Debatte: „Sozialistische“ Lizenzen

Interessant: Drei aufeinander folgende und sich aufeinander beziehende Debattenbeiträge um „sozialistische“ Lizenzen und ebensolches Eigentum in triple-c, einer online-Theorie-Zeitschrift:

From the Communism of Capital to Capital for the Commons: Towards an Open Co-operativism
Michel Bauwens, Vasilis Kostakis
Abstract: Two prominent social progressive movements are faced with a
few contradictions and a paradox. On the one side, we have a
re-emergence of the co-operative movement and worker-owned enterprises
which suffer from certain structural weaknesses. On the other, we have
an emergent field of open and Commons-oriented peer production
initiatives which create common pools of knowledge for the whole of
humanity, but are dominated by start-ups and large multinational
enterprises using the same Commons. Thus we have a paradox: the more
communist the sharing license used in the peer production of free
software or open hardware, the more capitalist the practice. To tackle
this paradox and the aforementioned contradictions, we tentatively
suggest a new convergence that would combine both Commons-oriented open
peer production models with common ownership and governance models, such
as those of the co-operatives and the solidarity economic models.

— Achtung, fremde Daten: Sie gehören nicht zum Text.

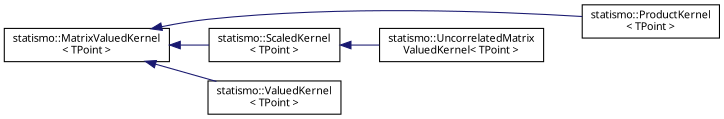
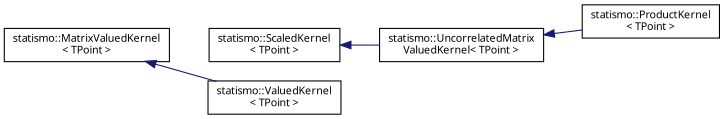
  digraph {
    rankdir=LR
    node [color=black fillcolor=white fontname="FreeSans.ttf" fontsize=10 shape=record style=filled]
    edge [color=midnightblue dir=back fontname="FreeSans.ttf" fontsize=10 labelfontname="FreeSans.ttf" labelfontsize=10 style=solid]
    n1 [height=0.2 label="statismo::MatrixValuedKernel\l\< TPoint \>" width=0.4]
    n2 [height=0.2 label="statismo::ProductKernel\l\< TPoint \>" width=0.4]
    n3 [height=0.2 label="statismo::ScaledKernel\l\< TPoint \>" width=0.4]
    n4 [height=0.2 label="statismo::ValuedKernel\l\< TPoint \>" width=0.4]
    n5 [height=0.2 label="statismo::UncorrelatedMatrix\lValuedKernel\< TPoint \>" width=0.4]
-   n1 -> n2
-   n1 -> n3
+   n5 -> n2
    n1 -> n4
    n3 -> n5
  }
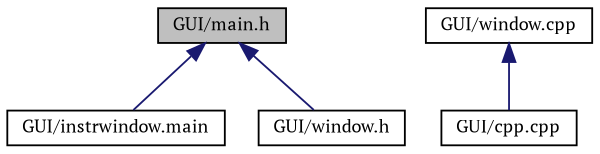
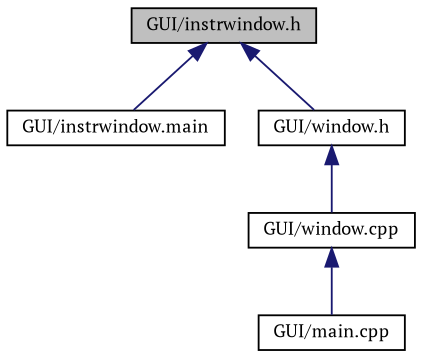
  digraph {
    fontname="PT Serif"
    node [color=black fillcolor=white fontname="PT Serif" fontsize=10 shape=record style=filled]
    edge [color=midnightblue dir=back fontname="PT Serif" fontsize=10 labelfontname=Helvetica labelfontsize=10 style=solid]
-   n1 [fillcolor=grey75 fontcolor=black height=0.2 label="GUI/main.h" width=0.4]
+   n1 [fillcolor=grey75 fontcolor=black height=0.2 label="GUI/instrwindow.h" width=0.4]
    n2 [height=0.2 label="GUI/instrwindow.main" width=0.4]
    n3 [height=0.2 label="GUI/window.h" width=0.4]
    n4 [height=0.2 label="GUI/window.cpp" width=0.4]
-   n5 [height=0.2 label="GUI/cpp.cpp" width=0.4]
+   n5 [height=0.2 label="GUI/main.cpp" width=0.4]
    n1 -> n2
    n1 -> n3
+   n3 -> n4
    n4 -> n5
  }
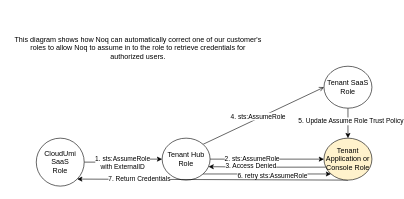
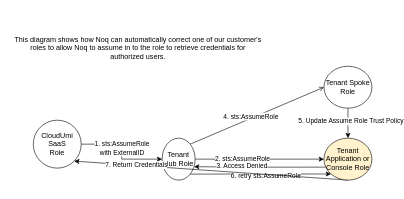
  <mxCell id="0" />
  <mxCell id="1" parent="0" />
  <mxCell id="2" value="" style="edgeStyle=orthogonalEdgeStyle;rounded=0;orthogonalLoop=1;jettySize=auto;html=1;" parent="1" source="4" target="11" edge="1"><mxGeometry relative="1" as="geometry" /></mxCell>
  <mxCell id="3" value="1. sts:AssumeRole&lt;br&gt;with ExternalID" style="edgeLabel;html=1;align=center;verticalAlign=middle;resizable=0;points=[];" parent="2" vertex="1" connectable="0"><mxGeometry x="-0.073" relative="1" as="geometry"><mxPoint as="offset" /></mxGeometry></mxCell>
- <mxCell id="4" value="CloudUmi&lt;br&gt;SaaS&lt;br&gt;Role" style="ellipse;whiteSpace=wrap;html=1;" parent="1" vertex="1"><mxGeometry x="60" y="230" width="80" height="80" as="geometry" /></mxCell>
+ <mxCell id="4" value="CloudUmi&lt;br&gt;SaaS&lt;br&gt;Role" style="ellipse;whiteSpace=wrap;html=1;" parent="1" vertex="1"><mxGeometry x="55" y="200" width="80" height="80" as="geometry" /></mxCell>
  <mxCell id="5" value="" style="edgeStyle=orthogonalEdgeStyle;rounded=0;orthogonalLoop=1;jettySize=auto;html=1;" parent="1" source="11" target="16" edge="1"><mxGeometry relative="1" as="geometry" /></mxCell>
  <mxCell id="6" value="2. sts:AssumeRole" style="edgeLabel;html=1;align=center;verticalAlign=middle;resizable=0;points=[];" parent="5" vertex="1" connectable="0"><mxGeometry x="-0.275" y="2" relative="1" as="geometry"><mxPoint as="offset" /></mxGeometry></mxCell>
  <mxCell id="7" style="rounded=0;orthogonalLoop=1;jettySize=auto;html=1;exitX=1;exitY=0;exitDx=0;exitDy=0;entryX=0;entryY=0.5;entryDx=0;entryDy=0;endArrow=open;" parent="1" source="11" target="19" edge="1"><mxGeometry relative="1" as="geometry"><mxPoint x="540" y="180" as="targetPoint" /></mxGeometry></mxCell>
  <mxCell id="8" value="4. sts:AssumeRole" style="edgeLabel;html=1;align=center;verticalAlign=middle;resizable=0;points=[];" parent="7" vertex="1" connectable="0"><mxGeometry x="-0.087" y="3" relative="1" as="geometry"><mxPoint as="offset" /></mxGeometry></mxCell>
  <mxCell id="9" style="edgeStyle=none;rounded=0;orthogonalLoop=1;jettySize=auto;html=1;exitX=1;exitY=1;exitDx=0;exitDy=0;entryX=0;entryY=1;entryDx=0;entryDy=0;" parent="1" source="11" target="16" edge="1"><mxGeometry relative="1" as="geometry" /></mxCell>
  <mxCell id="10" value="6. retry sts:AssumeRole" style="edgeLabel;html=1;align=center;verticalAlign=middle;resizable=0;points=[];" parent="9" vertex="1" connectable="0"><mxGeometry x="0.074" y="-3" relative="1" as="geometry"><mxPoint as="offset" /></mxGeometry></mxCell>
- <mxCell id="11" value="Tenant Hub Role" style="ellipse;whiteSpace=wrap;html=1;" parent="1" vertex="1"><mxGeometry x="270" y="230" width="80" height="70" as="geometry" /></mxCell>
+ <mxCell id="11" value="Tenant Hub Role" style="ellipse;whiteSpace=wrap;html=1;" parent="1" vertex="1"><mxGeometry x="270" y="230" width="55" height="70" as="geometry" /></mxCell>
  <mxCell id="12" style="edgeStyle=orthogonalEdgeStyle;rounded=0;orthogonalLoop=1;jettySize=auto;html=1;exitX=0.033;exitY=0.691;exitDx=0;exitDy=0;entryX=0.968;entryY=0.68;entryDx=0;entryDy=0;exitPerimeter=0;entryPerimeter=0;" parent="1" source="16" target="11" edge="1"><mxGeometry relative="1" as="geometry" /></mxCell>
  <mxCell id="13" value="3. Access Denied" style="edgeLabel;html=1;align=center;verticalAlign=middle;resizable=0;points=[];" parent="12" vertex="1" connectable="0"><mxGeometry x="0.281" y="-1" relative="1" as="geometry"><mxPoint as="offset" /></mxGeometry></mxCell>
  <mxCell id="14" style="edgeStyle=none;rounded=0;orthogonalLoop=1;jettySize=auto;html=1;exitX=0.5;exitY=1;exitDx=0;exitDy=0;entryX=1;entryY=1;entryDx=0;entryDy=0;" parent="1" source="16" target="4" edge="1"><mxGeometry relative="1" as="geometry" /></mxCell>
  <mxCell id="15" value="7. Return Credentials" style="edgeLabel;html=1;align=center;verticalAlign=middle;resizable=0;points=[];" parent="14" vertex="1" connectable="0"><mxGeometry x="0.547" y="-1" relative="1" as="geometry"><mxPoint as="offset" /></mxGeometry></mxCell>
  <mxCell id="16" value="Tenant&lt;br&gt;Application or Console Role" style="ellipse;whiteSpace=wrap;html=1;fillColor=#fff2cc;" parent="1" vertex="1"><mxGeometry x="540" y="230" width="80" height="70" as="geometry" /></mxCell>
  <mxCell id="17" value="" style="edgeStyle=none;rounded=0;orthogonalLoop=1;jettySize=auto;html=1;" parent="1" source="19" target="16" edge="1"><mxGeometry relative="1" as="geometry" /></mxCell>
  <mxCell id="18" value="5. Update Assume Role Trust Policy" style="edgeLabel;html=1;align=center;verticalAlign=middle;resizable=0;points=[];" parent="17" vertex="1" connectable="0"><mxGeometry x="-0.175" y="4" relative="1" as="geometry"><mxPoint as="offset" /></mxGeometry></mxCell>
- <mxCell id="19" value="Tenant SaaS Role" style="ellipse;whiteSpace=wrap;html=1;" parent="1" vertex="1"><mxGeometry x="540" y="110" width="80" height="70" as="geometry" /></mxCell>
+ <mxCell id="19" value="Tenant Spoke Role" style="ellipse;whiteSpace=wrap;html=1;" parent="1" vertex="1"><mxGeometry x="540" y="110" width="80" height="70" as="geometry" /></mxCell>
  <mxCell id="20" value="This diagram shows how Noq can automatically correct one of our customer's roles to allow Noq to assume in to the role to retrieve credentials for authorized users." style="text;html=1;strokeColor=none;fillColor=none;align=center;verticalAlign=middle;whiteSpace=wrap;rounded=0;" vertex="1" parent="1"><mxGeometry x="20" y="20" width="420" height="120" as="geometry" /></mxCell>
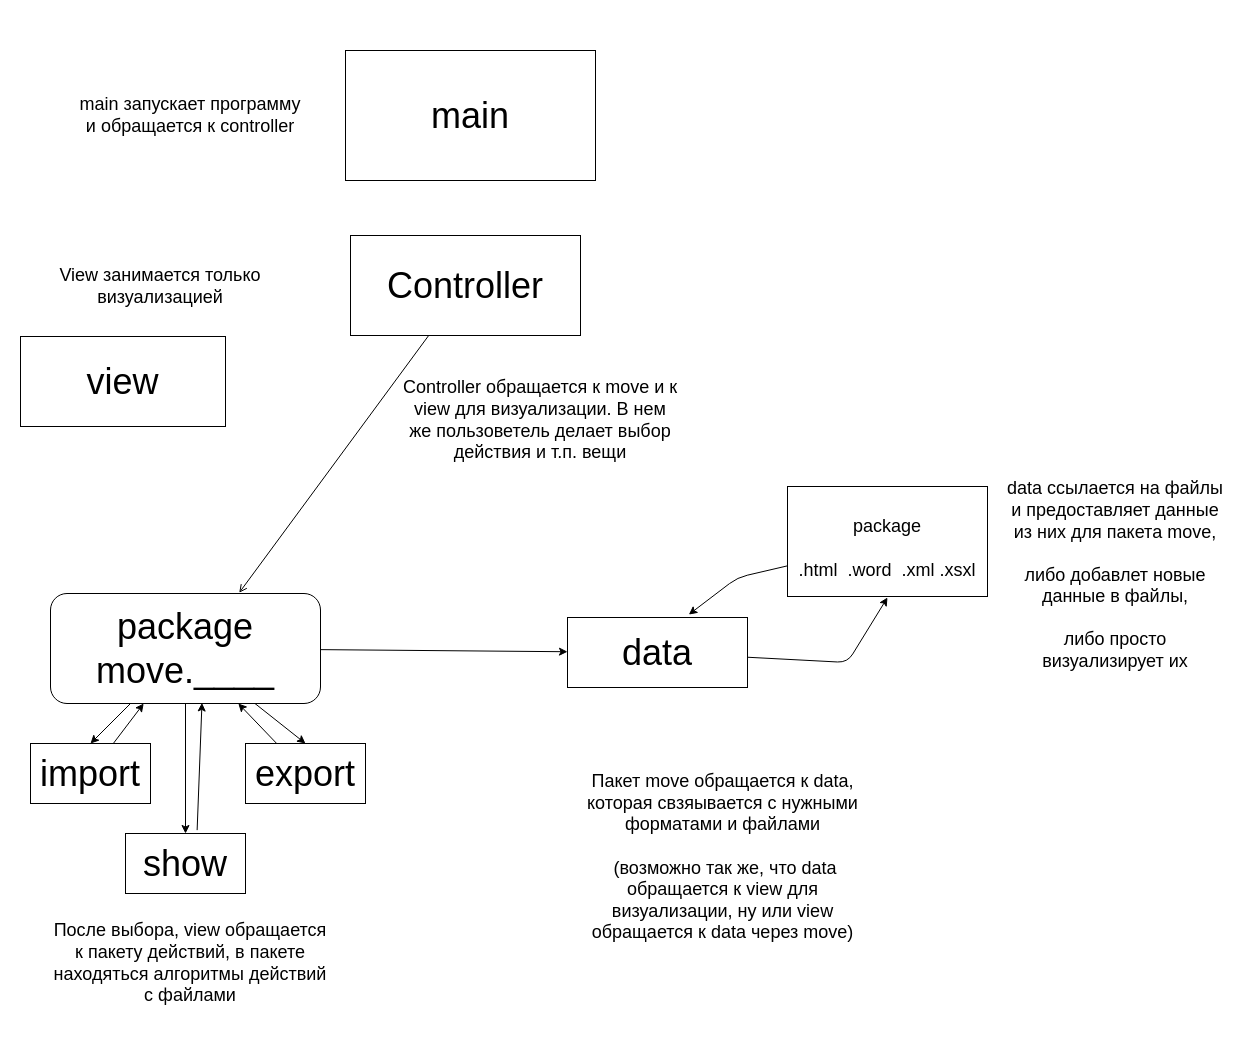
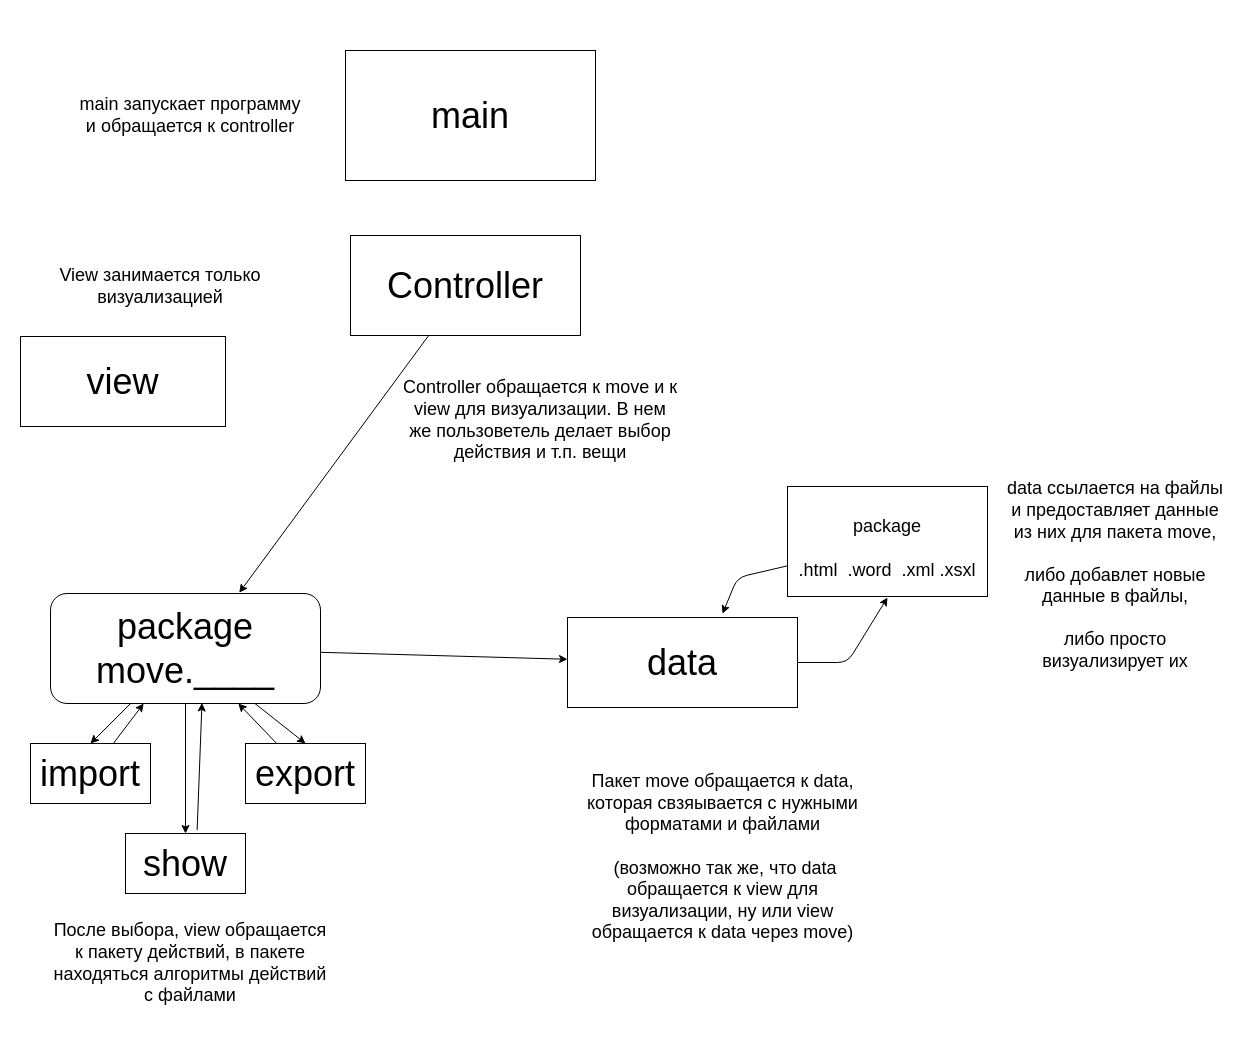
  <mxCell id="0" />
  <mxCell id="1" parent="0" />
  <mxCell id="2" value="&lt;font style=&quot;font-size: 36px&quot;&gt;main&lt;/font&gt;" style="rounded=0;whiteSpace=wrap;html=1;" vertex="1" parent="1"><mxGeometry x="345" y="50" width="250" height="130" as="geometry" /></mxCell>
  <mxCell id="3" value="view" style="rounded=0;whiteSpace=wrap;html=1;fontSize=36;" vertex="1" parent="1"><mxGeometry x="20" y="336" width="205" height="90" as="geometry" /></mxCell>
  <mxCell id="4" style="edgeStyle=none;html=1;entryX=0.5;entryY=0;entryDx=0;entryDy=0;fontSize=36;" edge="1" parent="1" source="8" target="10"><mxGeometry relative="1" as="geometry" /></mxCell>
  <mxCell id="5" style="edgeStyle=none;html=1;fontSize=36;" edge="1" parent="1" source="8" target="12"><mxGeometry relative="1" as="geometry" /></mxCell>
  <mxCell id="6" style="edgeStyle=none;html=1;entryX=0.5;entryY=0;entryDx=0;entryDy=0;fontSize=36;" edge="1" parent="1" source="8" target="14"><mxGeometry relative="1" as="geometry" /></mxCell>
  <mxCell id="7" style="edgeStyle=none;html=1;fontSize=36;" edge="1" parent="1" source="8" target="16"><mxGeometry relative="1" as="geometry" /></mxCell>
  <mxCell id="8" value="package&lt;br&gt;move.____" style="whiteSpace=wrap;html=1;fontSize=36;rounded=1;" vertex="1" parent="1"><mxGeometry x="50" y="593" width="270" height="110" as="geometry" /></mxCell>
  <mxCell id="9" style="edgeStyle=none;html=1;fontSize=18;" edge="1" parent="1" source="10" target="8"><mxGeometry relative="1" as="geometry" /></mxCell>
  <mxCell id="10" value="import" style="rounded=0;whiteSpace=wrap;html=1;fontSize=36;" vertex="1" parent="1"><mxGeometry x="30" y="743" width="120" height="60" as="geometry" /></mxCell>
  <mxCell id="11" style="edgeStyle=none;html=1;entryX=0.561;entryY=0.995;entryDx=0;entryDy=0;entryPerimeter=0;fontSize=18;exitX=0.597;exitY=-0.056;exitDx=0;exitDy=0;exitPerimeter=0;" edge="1" parent="1" source="12" target="8"><mxGeometry relative="1" as="geometry" /></mxCell>
  <mxCell id="12" value="show" style="rounded=0;whiteSpace=wrap;html=1;fontSize=36;" vertex="1" parent="1"><mxGeometry x="125" y="833" width="120" height="60" as="geometry" /></mxCell>
  <mxCell id="13" style="edgeStyle=none;html=1;fontSize=18;" edge="1" parent="1" source="14" target="8"><mxGeometry relative="1" as="geometry" /></mxCell>
  <mxCell id="14" value="export" style="rounded=0;whiteSpace=wrap;html=1;fontSize=36;" vertex="1" parent="1"><mxGeometry x="245" y="743" width="120" height="60" as="geometry" /></mxCell>
  <mxCell id="15" style="edgeStyle=none;html=1;entryX=0.5;entryY=1;entryDx=0;entryDy=0;fontSize=18;" edge="1" parent="1" source="16"><mxGeometry relative="1" as="geometry"><mxPoint x="887" y="597" as="targetPoint" /><Array as="points"><mxPoint x="847" y="662" /></Array></mxGeometry></mxCell>
- <mxCell id="16" value="data" style="rounded=0;whiteSpace=wrap;html=1;fontSize=36;" vertex="1" parent="1"><mxGeometry x="567" y="617" width="180" height="70" as="geometry" /></mxCell>
+ <mxCell id="16" value="data" style="rounded=0;whiteSpace=wrap;html=1;fontSize=36;" vertex="1" parent="1"><mxGeometry x="567" y="617" width="230" height="90" as="geometry" /></mxCell>
  <mxCell id="17" style="edgeStyle=none;html=1;entryX=0.674;entryY=-0.042;entryDx=0;entryDy=0;entryPerimeter=0;fontSize=18;" edge="1" parent="1" target="16"><mxGeometry relative="1" as="geometry"><mxPoint x="787" y="565.333" as="sourcePoint" /><Array as="points"><mxPoint x="737" y="577" /></Array></mxGeometry></mxCell>
  <mxCell id="18" value="&lt;font style=&quot;font-size: 18px&quot;&gt;package&lt;br&gt;.html&amp;nbsp; .word&amp;nbsp; .xml .xsxl&lt;/font&gt;" style="rounded=0;whiteSpace=wrap;html=1;fontSize=36;" vertex="1" parent="1"><mxGeometry x="787" y="486" width="200" height="110" as="geometry" /></mxCell>
  <mxCell id="19" value="main запускает программу и обращается к controller" style="text;html=1;strokeColor=none;fillColor=none;align=center;verticalAlign=middle;whiteSpace=wrap;rounded=0;fontSize=18;" vertex="1" parent="1"><mxGeometry x="75" y="20" width="230" height="190" as="geometry" /></mxCell>
  <mxCell id="20" value="View занимается только визуализацией" style="text;html=1;strokeColor=none;fillColor=none;align=center;verticalAlign=middle;whiteSpace=wrap;rounded=0;fontSize=18;" vertex="1" parent="1"><mxGeometry x="20" y="236" width="280" height="100" as="geometry" /></mxCell>
  <mxCell id="21" value="После выбора, view обращается к пакету действий, в пакете находяться алгоритмы действий с файлами" style="text;html=1;strokeColor=none;fillColor=none;align=center;verticalAlign=middle;whiteSpace=wrap;rounded=0;fontSize=18;" vertex="1" parent="1"><mxGeometry x="50" y="893" width="280" height="140" as="geometry" /></mxCell>
  <mxCell id="22" value="Пакет move обращается к data, которая свзяывается с нужными форматами и файлами&lt;br&gt;&lt;br&gt;&amp;nbsp;(возможно так же, что data обращается к view для визуализации, ну или view обращается к data через move)" style="text;html=1;strokeColor=none;fillColor=none;align=center;verticalAlign=middle;whiteSpace=wrap;rounded=0;fontSize=18;" vertex="1" parent="1"><mxGeometry x="580" y="717" width="285" height="280" as="geometry" /></mxCell>
  <mxCell id="23" value="data ссылается на файлы и предоставляет данные из них для пакета move,&lt;br&gt;&lt;br&gt;либо добавлет новые данные в файлы,&lt;br&gt;&lt;br&gt;либо просто визуализирует их" style="text;html=1;strokeColor=none;fillColor=none;align=center;verticalAlign=middle;whiteSpace=wrap;rounded=0;fontSize=18;" vertex="1" parent="1"><mxGeometry x="1000" y="500" width="230" height="150" as="geometry" /></mxCell>
- <mxCell id="24" style="edgeStyle=none;html=1;entryX=0.699;entryY=-0.007;entryDx=0;entryDy=0;entryPerimeter=0;fontSize=36;endArrow=open;" edge="1" parent="1" source="25" target="8"><mxGeometry relative="1" as="geometry" /></mxCell>
+ <mxCell id="24" style="edgeStyle=none;html=1;entryX=0.699;entryY=-0.007;entryDx=0;entryDy=0;entryPerimeter=0;fontSize=36;" edge="1" parent="1" source="25" target="8"><mxGeometry relative="1" as="geometry" /></mxCell>
  <mxCell id="25" value="&lt;font style=&quot;font-size: 36px&quot;&gt;Controller&lt;/font&gt;" style="rounded=0;whiteSpace=wrap;html=1;fontSize=18;" vertex="1" parent="1"><mxGeometry x="350" y="235" width="230" height="100" as="geometry" /></mxCell>
  <mxCell id="26" value="Controller обращается к move и к view для визуализации. В нем же пользоветель делает выбор действия и т.п. вещи" style="text;html=1;strokeColor=none;fillColor=none;align=center;verticalAlign=middle;whiteSpace=wrap;rounded=0;fontSize=18;" vertex="1" parent="1"><mxGeometry x="400" y="370" width="280" height="100" as="geometry" /></mxCell>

Socialist Licenses? A Rejoinder to Michel Bauwens and Vasilis Kostakis
Stefan Meretz
Abstract: This article is a critical reflection on Michael Bauwens and
Vasilis Kostakis paper From the Communism of Capital to Capital for
the Commons: Towards an Open Co-operativism

The Coming Revolution of Peer Production and Revolutionary Cooperatives. A Response to Michel Bauwens, Vasilis Kostakis and Stefan Meretz
Jakob Rigi
Abstract: This article agrees with Meretz (2014) that the peer producing
cooperatives which are proposed by Bauwens & Kostakis (2014) will
become parts and parcels of the capitalist economy. Further, it argues
that the so called Peer Production Licenses (PPL), originally designed
by Dmitry Kleiner (2010), which is the basis of their proposal is a rent
seeking instrument. Contra Bauwens & Kostakis, it argues that, from
the perspectives of both reform and revolution, GPL is profoundly
anti-capitalist. The article critiques Meretz`s understanding of
exchange and reciprocity, on the one hand, and his underestimation of
GPL`s communist aspect, on the other. On the positive side, the article,
explicating the communist nature of GPL-oriented peer production,
speculates about the general contours of a society where peer production
is the dominant mode of production. The technological basis of this
society, the article suggests, will be digital copying and automation.
Spatially, it will be based on localities that transcend the current
division between the city and country, synthesising agriculture with
industrial, affective and symbolic production. The rise of a globally
unified revolutionary social struggle which adopts peer production as
its platform is indispensible for the transformation of capitalism into
such a society. A global network of revolutionary peer producing
cooperatives which break with market and reduce their relations to it to
an absolutely unavoidable necessary minimum can be a significant
component of this social struggle. The building of these revolutionary
cooperatives requires a massive exodus from the city to the country.